Zu lösende Aufgaben ▸
- a) Übersetzen Sie den Satz „Die vorliegende Arbeit nimmt mit ihrem gattungsorientierten Ansatz diese Beobachtung noch einmal als ihren Ausgangspunkt.“ aus dem Text über Shakespeares Problemstücke und Romanzen ins Englische.
- b) Beantworten Sie anhand des Textes über Shakespeares Problemstücke und Romanzen, welchem Bereich das besondere Interesse der Arbeit gilt.
- c) Zählen Sie alle Dramen auf, zu denen laut dem Text über Shakespeares Problemstücke und Romanzen Einzelinterpretationen vorgelegt werden.

Text ▸
·····
Beschreibung
Von allen Shakespeareschen Dramen haben die sogenannten Problemstücke und
Romanzen im Laufe ihrer Rezeptionsgeschichte die divergierendsten
Deutungen erfahren. Als symptomatisch dafür konnten lange Zeit die
Vielzahl und die Diversität der für die jeweiligen Stücke diskutierten
Gattungszuordnungen gelten. Die vorliegende Arbeit nimmt mit ihrem
gattungsorientierten Ansatz diese Beobachtung noch einmal als ihren
Ausgangspunkt. Dabei entwickelt sie ein beide Gruppen umfassendes
Verständnis, indem sie sie als in einem dritten, weder komödien- noch
tragödienhaften, sondern tragikomödienhaften Gattungsraum verortet
begreift. Neben einem Blick auf die tragikomödienhafte Theorie und Praxis
des 16./17. Jahrhunderts (und auch des 20. Jahrhunderts) hat sich zur
näheren Kartographierung eines solchen Gattungsraumes Bachtins Konzept des
Karnevalesken – allerdings in einer eher unüblichen Lesart – als
sinnstiftend erwiesen. In Fortsetzung der Tradition des
character criticism – jüngst eher geschmäht – gilt das
besondere Interesse der
Figurenkonzeption und -charakterisierung: Welchen vielleicht spezifisch
tragikomödienhaften Erfahrungs- und Entwicklungsraum haben diese Dramen
ihren Protagonisten und Protagonistinnen anzubieten? Die Ergebnisse der
vorgelegten detaillierten Einzelinterpretationen zu
Troilus and Cressida,
All’s Well that Ends Well, Measure for Measure, Cymbeline, The Winter’s
Tale, The Tempest und, exkursartig, Henry VIII stellen die
texterschließende Fruchtbarkeit einer derartigen, in der Forschung
unüblichen verbindenden Betrachtungsweise beider Textgruppen unter Beweis:
Die Figuren und auch wir, die Zuschauer, begegnen in ihnen neuartigen
`tragikomisch-karnevalesken’ Entwicklungsräumen.
·····
Datenauszug ▸
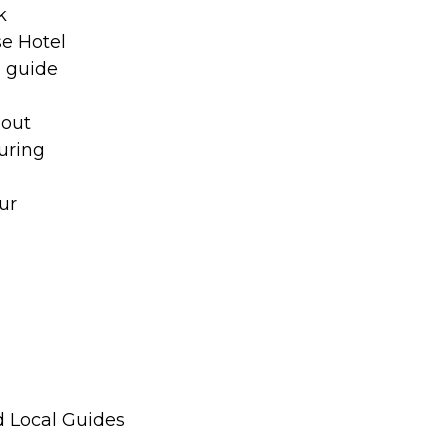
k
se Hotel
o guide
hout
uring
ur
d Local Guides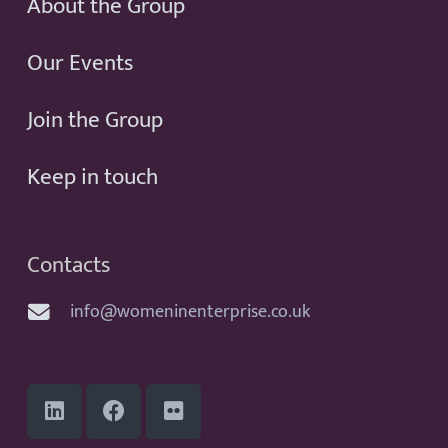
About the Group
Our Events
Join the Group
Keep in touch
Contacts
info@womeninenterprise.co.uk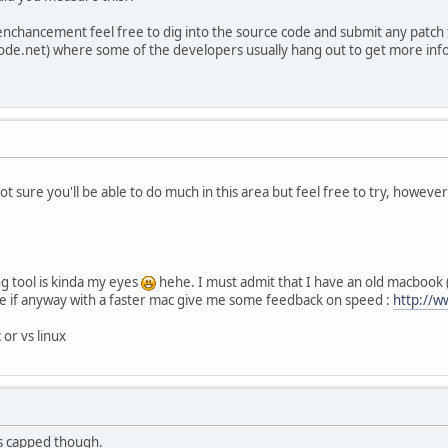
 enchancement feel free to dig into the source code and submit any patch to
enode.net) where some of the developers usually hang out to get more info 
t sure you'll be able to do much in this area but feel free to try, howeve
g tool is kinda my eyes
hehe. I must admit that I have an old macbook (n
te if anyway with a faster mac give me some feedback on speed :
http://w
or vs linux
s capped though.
·····
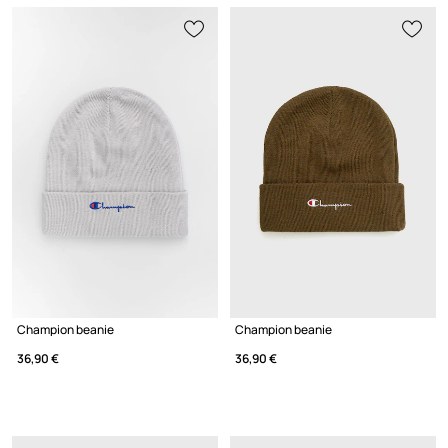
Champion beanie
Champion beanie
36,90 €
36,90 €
·····
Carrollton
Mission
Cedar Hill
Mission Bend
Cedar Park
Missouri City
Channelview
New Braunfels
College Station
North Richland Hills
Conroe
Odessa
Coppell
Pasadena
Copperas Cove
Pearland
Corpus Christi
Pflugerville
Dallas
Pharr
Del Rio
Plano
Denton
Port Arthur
·····
Lösungen ▸
- a) With its genre-oriented approach, the present study once again takes this observation as its starting point.

- b) Der Figurenkonzeption und -charakterisierung.

- c) Troilus and Cressida, All’s Well that Ends Well, Measure for Measure, Cymbeline, The Winter’s Tale, The Tempest, Henry VIII